Provided text:
^^^^^^^^

Tears for RJ



The last few weeks, motherhood has been harder than Nicole Juntuneg and Kathy Zumwalt ever imagined.

Nicole’s 3-month-old son has spinal muscular atrophy. He has two weeks to live, doctors told the family last week.

“That’s hard to take. It’s too much to accept,” said Zumwalt, his grandmother, through the tears she sheds for a life cut short and her daughter’s pain.

Ronald Duane Williams Jr. (“That’s so formal. I call him RJ,” said Zumwalt) was born Feb. 17. About a month ago, he woke up one morning with what seemed like a bad cold. He wound up at Mary Bridge Children’s Hospital in Tacoma, where he spent three weeks before being sent home to live out the rest of his days.

Spinal muscular atrophy (SMA) attacks cells in the spinal cord, affecting the voluntary muscles for crawling, walking, head and neck control and swallowing. RJ’s case is a Type 1, the most severe and usually diagnosed in children in their first three months of life.

^^^^^^^^

(Saved entries)
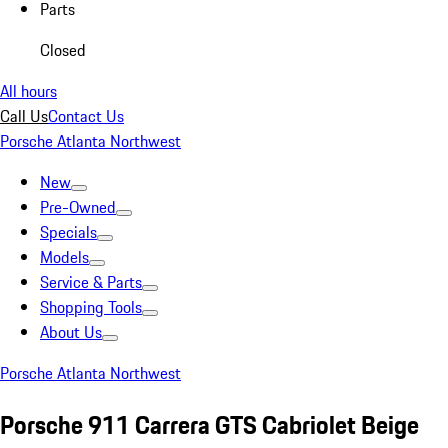
Parts
Closed
All hours
Call Us
Contact Us
Porsche Atlanta Northwest
New
Pre-Owned
Specials
Models
Service & Parts
Shopping Tools
About Us
Porsche Atlanta Northwest
Porsche 911 Carrera GTS Cabriolet Beige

^^^^^^^^

Work order A: According to the article about RJ, which activities controlled by voluntary muscles does spinal muscular atrophy affect? List each one.
Work order B: How long did RJ spend at Mary Bridge Children's Hospital, according to the article about RJ?
Work order C: Return the article about RJ from "The last few" down to "family last week.", unchanged.

Task answer A:
crawling
walking
head and neck control
swallowing

Task answer B: Three weeks.

Task answer C:
The last few weeks, motherhood has been harder than Nicole Juntuneg and Kathy Zumwalt ever imagined.

Nicole’s 3-month-old son has spinal muscular atrophy. He has two weeks to live, doctors told the family last week.